Provided records:
--------------------
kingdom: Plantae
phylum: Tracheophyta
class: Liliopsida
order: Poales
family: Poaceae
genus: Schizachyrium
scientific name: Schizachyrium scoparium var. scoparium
--------------------
Your task:
Write out the listing above line for line, with no changes.

Worked solution:
kingdom: Plantae
phylum: Tracheophyta
class: Liliopsida
order: Poales
family: Poaceae
genus: Schizachyrium
scientific name: Schizachyrium scoparium var. scoparium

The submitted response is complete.